When Jared Dixon worked up the courage to come out to his parents it didn’t go well. His father said that being gay was “abnormal.” His mother and father began pressuring Jared to try “ex-gay” conversion therapy. This is a discredited practice that falsely claims to change sexual orientation or gender identity through prayer or pseudo therapy. Former leaders of this movement now denounce it as an ineffective fraud that browbeats participants with unhealthy doses of guilt and shame.

At this time, Jared was also processing the toxic lessons he learned while attending Catholic School in Washington, DC. “Homophobia was embedded in every aspect of our culture,” he recalled. “The church’s anti-gay stance and its impact on me was, I felt I could never be myself.”

Jared’s relationship with his family was strained as they continued trying to coerce him into conversion therapy. Exasperated and worn down from the stress, Jared reluctantly agreed to give “ex-gay” conversion therapy a try. It was a mistake that haunts him to this day.

“I had no idea how insidious and how damaging it was going to be. I felt trapped,” Jared emphatically stated. “I decided to go into the therapy because I was just tired of everybody just walking around the house like somebody had died.”

In 2011, Jared started his “pray away the gay” counseling with infamous therapist Christopher Doyle of the International Healing Foundation, which was founded by the bizarre life coach Richard Cohen. Doyle once admitted that as a young man he had sexually molested children.  “I tried to have sex with the little girls that my mother watched in her daycare, and eventually, one of the girls told her parents what I was doing,” the counselor confessed in his bio.

Jared recalls Doyle talking in circles and offering empty platitudes with no real plan to create the “change” he promised in his promotional materials. “He really didn’t provide us with any type of concrete, realistic timeframe for that ‘change’ to be realized.
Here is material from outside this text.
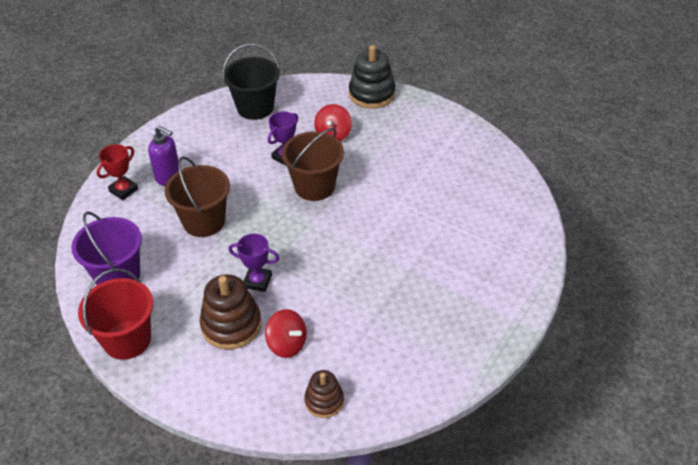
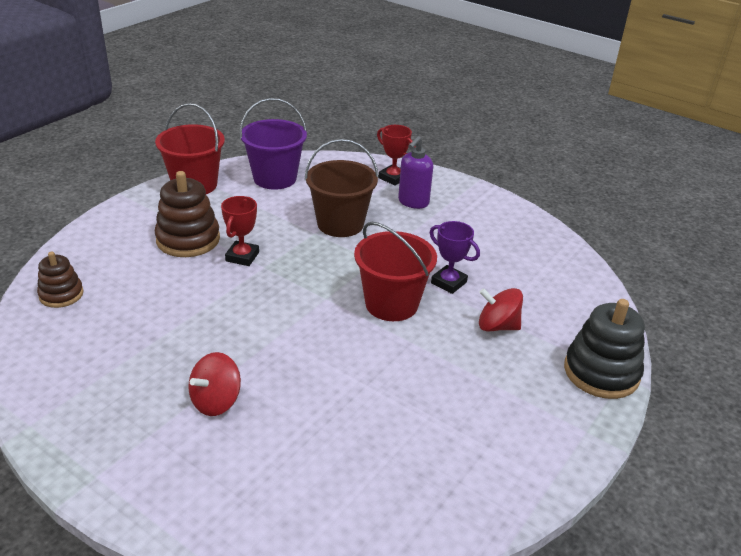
camera: 90 degrees right, 10 degrees down
black bucket [222,44,280,120] -> none
purple trophy [229,234,279,292] -> red trophy [221,196,259,266]
red spinning top [265,309,307,358] -> red spinning top moved to [188,352,241,416]
brown bucket [282,128,344,201] -> red bucket [354,222,437,321]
These tactics that he used to keep us in his program were absolutely scare tactics. They were designed to engender this fear and this phobia of LGBTQ people, of same-sex couples. What I experienced with Chris Doyle was a lot of trauma, with a capital T.”

The futility of Doyle’s abusive, shame-peddling program caused Jared to become severely depressed. “It was debilitating,” Jared recalled. He decided that taking his own life was the only way out of his conundrum. Having never tried booze, one day he drove to a liquor store and bought an entire bottle of vodka.

“I remember taking a few sips of the vodka and the next thing you know I’m drinking it straight like it’s water and then I blackout completely.” When Jared woke up the next day, he was sad that he was still alive. “I’m still here,” he dejectedly thought.

The alarming incident caused Jared to contemplate leaving conversion therapy. He knew something had to give. “It was the first time I had ever been drunk. It was the first time that I had ever considered taking myself out. And I struggled to realize that that’s what I was trying to do.”

After five months of “utter agony”, Jared left Christopher Doyle’s fraudulent program. He decided that he would love himself and live his truth as a gay man. He eventually found other conversion therapy survivors and they formed a tight bond, vowing to ban conversion practices worldwide. “They’ve become my second family,” Jared said.

“What I would say to Christopher Doyle if he walked into the room right now would be, “I’m still here. You tried to erase who I am. You told me I wouldn’t have a successful relationship, but I’ve been with my fiancé going on nine years. We want a family. We are building a life together. So, you didn’t win. You tried to break me, you almost broke me. But, you didn’t.”

To remember his experience in conversion therapy and to help others, Jared wrote a book, Corrupted: The Truth Shall Be The Nail In Your Coffin.

“I saw myself as a victim until a few years ago,” Jared explained. “Being a survivor means, for me, that I’m not going to allow people like Chris to hinder my ability to lead a prosperous, joyful life.”